So I created a specific board to route all my signal to the ESP32. This board receives what I call the mid point from the main board which is the offset to adapt the signal to the ESP32.

SCH_V1_JackBoard.PNG
The JackBoard

I used the “BUS” function of kicqd to make a clean diagram.

Light sensor

Electronic

Finally the light sensor. The goal is to record every light pusle using a specific LED called a phototransistor that reacts to light. This was a first for me to work with this kind of set up.

To understand well the properties of transistor and not to make mistake I adapted a resource given by my instructor.

My additions are as follows. The Voltage level indicated (5V or 0V) is the voltage needed to have the transistor in the state indicated by the drawing of the same color.

As an example, the N-channel MOSFET will behave as a closed switch if 5V is applied between the Gain and Source.

notes_transistor_annotation.PNG
Working with transistors

The design I will show below is based on my interpretation of the proposal of OEM :

OEM light pulse board
https://learn.openenergymonitor.org/electricity-monitoring/pulse-counting/introduction-to-pulse-counting

As the phototransistor is sensor and transistor at the same time I created it as follows. Also there was some doubt on the resistor value and pull up/down.

SCH_V1_LightPulseBoard.PNG
Light Pulse board

I lacked a bit of time for investigation and I will try to make it further during the final project. But with this set up I was able to confirm the sensor if working by lighting the green led that represent every pulse (but not sending the info to the ESP32).

Casing

I used this occasion to create the sensor casing. In spain the energy meter has a circular magnetic place where to put the sensor.

This is the printing result

Now the casing and the board. As one can see, the LED that is supposed to detect the light is placed in front of the hole.

And I put it in place on my counter, it fits nicely

Setting up the board

Now that all the parts are designed and ready I worked of on how to arrange the electronic to make it fit in the fuse box.

It in not an easy task but the I ended up with the following setup.

At that moment the important part for me was to have the connections available as for any fuse -> on the lower part.

Powering the electronic

A specific part I want to mention. I want my project to have as less cable as possible (apart from the ten cables from the ampermetric clamps …) so I want the 230V to be used for Voltage measurment AND powering the electronic. So I introduced a 230-5V-2Amps power source in my design.

Power management
Power Management

Shield

To connect the ESP32 (made during electronic design) and the jack board I prepared a few connectors.

3D View

To be sure that everything would fit I worked a lot with FreeCAD and Kicad to have all the important parts in 3D and make my measurement. I spent a lot of time on this and making the components but that will help me A LOT during the final project.

========

● EXPLORE THE MATERIAL
**A.** List every image file name ending in ".PNG" that appears in the project write-up on the energy-monitor boards.
**B.** In the project write-up on the energy-monitor boards, what power source was added to the design so that the 230V line could also power the electronics?
**C.** Resume the project write-up on the energy-monitor boards, starting right after its final sentence.
None of the lines placed after this sentence is needed for any of the work here.

● DATA BELOW

========

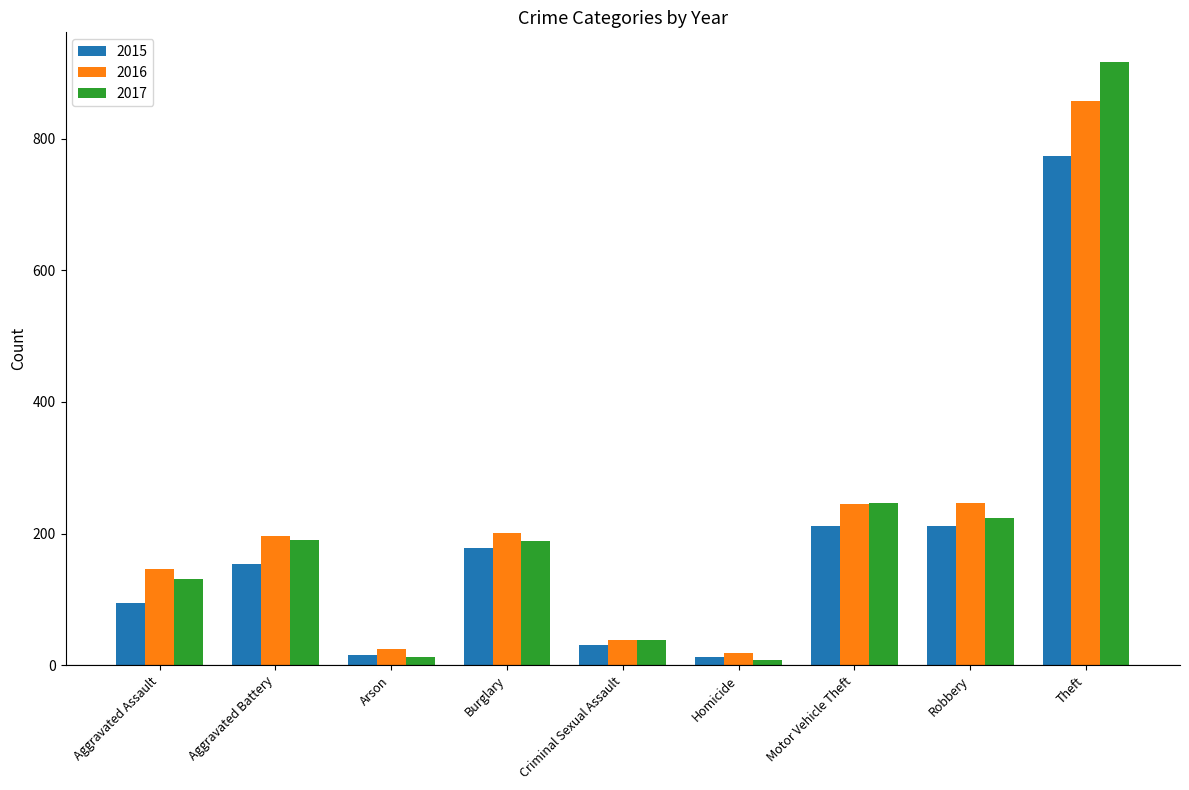

What is the difference between the maximum and minimum values in the 2015 series?

761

========

● ANSWERS TO THE PROBLEMS
**A.**
SCH_V1_JackBoard.PNG
notes_transistor_annotation.PNG
SCH_V1_LightPulseBoard.PNG

**B.** A 230-5V-2Amps power source.

**C.**
3D view of electronic board
3D View before production

Final result

Hardware

Here is the prototype of my final project assembled. I am pretty happy with the result and layout.

Final board
Final board

As one can see, as my ESP32 board does not have the 5V input I added temporarily the two RED/BLACK cable for powering the board from the 220V.

Final board
Final board from the top view

And it was to plan … I made some mistake in the design due to the fact that I do not send all the ESP32 pins on my shield and took the wrong reference to make my schematic. I learnt my lesson …

Final board
And bottom view

Measurement

The code I used to test my measurement is presented below. At the moment my main issue was how to transform the ADC value into human readable information.

I present the code in two parts, first the “active part” then for information the full code.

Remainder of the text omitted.